One of the world's leading artificial intelligence companies, Anthropic, has turned the lens on its own workforce to understand how AI is fundamentally reshaping the nature of work. The company conducted an in-depth research project, surveying and interviewing its engineers, to gauge the real-world impact of its own AI coding tool, Claude Code.
The Anthropic Study: Measuring AI's Impact from Within
In a detailed blog post titled 'How AI is transforming work at Anthropic', the AI giant shared findings from a comprehensive internal study. The research involved 132 engineers and researchers, included 53 detailed interviews, and analyzed the use of Claude Code, the company's agentic coding assistant. The goal was clear: to move beyond speculation and understand the tangible effects of AI on software development, both within Anthropic and for society at large.
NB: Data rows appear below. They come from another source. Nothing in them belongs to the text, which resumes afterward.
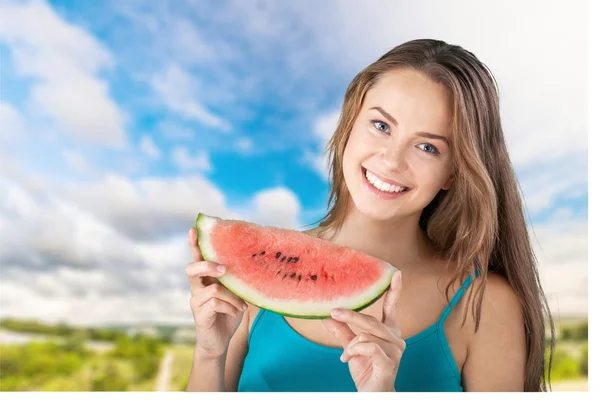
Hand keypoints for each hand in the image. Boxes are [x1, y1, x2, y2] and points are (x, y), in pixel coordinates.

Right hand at [186, 227, 246, 359]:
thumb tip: (251, 262)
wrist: (220, 341)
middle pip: (192, 268)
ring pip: (212, 288)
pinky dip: (230, 306)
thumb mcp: (235, 293)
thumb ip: (236, 279)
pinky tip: (237, 311)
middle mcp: (197, 287)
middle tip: (223, 269)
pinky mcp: (199, 313)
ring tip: (241, 304)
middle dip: (207, 265)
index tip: (194, 228)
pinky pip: (216, 303)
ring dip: (231, 296)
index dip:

The findings present a nuanced picture of transformation. On one hand, employees reported feeling more productive and possessing wider skillsets. They estimated they could fully delegate between 0% to 20% of their tasks to Claude, particularly those that were easily verifiable or mundane. "We find that AI use is radically changing the nature of work for software developers, generating both hope and concern," the company stated in its blog.
A Double-Edged Sword: Productivity Gains vs. Professional Concerns
However, this boost in efficiency came with significant apprehensions. Engineers expressed worries about reduced collaboration with colleagues, a potential decline in mentorship opportunities, and even long-term job relevance. Some openly wondered if they were automating themselves out of a role. This tension lies at the heart of the industry's biggest question in the AI age: what happens to hands-on coding skills?
Anthropic's engineers offered diverse perspectives on this critical issue. Many see the current shift as another step in software engineering's natural evolution towards higher levels of abstraction. They compare it to the move from assembly language to modern programming languages. One staff member suggested that aspiring engineers should now "get good at having AIs [write code], and focus on learning higher level concepts and patterns."
The Human Element: Craft, Meaning, and Diverging Opinions
The study revealed a sharp divide among engineers on the emotional and professional impact of this change. Some feel a genuine sense of loss for the hands-on craft. "It’s the end of an era for me," said one engineer with 25 years of experience, for whom coding competence was a core part of professional satisfaction. Others find prompting an AI less fulfilling than the deep focus of writing code themselves.
Conversely, many engineers embrace the new paradigm. They appreciate the ability to think more strategically about the end product and user experience. One noted, "I thought that I really enjoyed writing code, and instead I actually just enjoy what I get out of writing code." The trade-off for vastly increased productivity was, for them, worth it.
The debate on skill erosion also produced mixed views. Some engineers remain unconcerned, arguing that AI forces careful problem-solving and accelerates learning. Others pragmatically accept skill atrophy in areas no longer needed, confident they could relearn if necessary. One engineer challenged the very premise, stating, "The ‘getting rusty’ framing relies on an assumption that coding will someday go back to the way it was pre-Claude 3.5. And I don't think it will."
Ultimately, Anthropic's internal snapshot suggests that the future of software engineering is not a uniform path. Whether an individual sees AI as a tool for empowerment or a threat to their craft depends deeply on what aspects of the job they find most meaningful. The transformation is already underway, and its full consequences are yet to be written.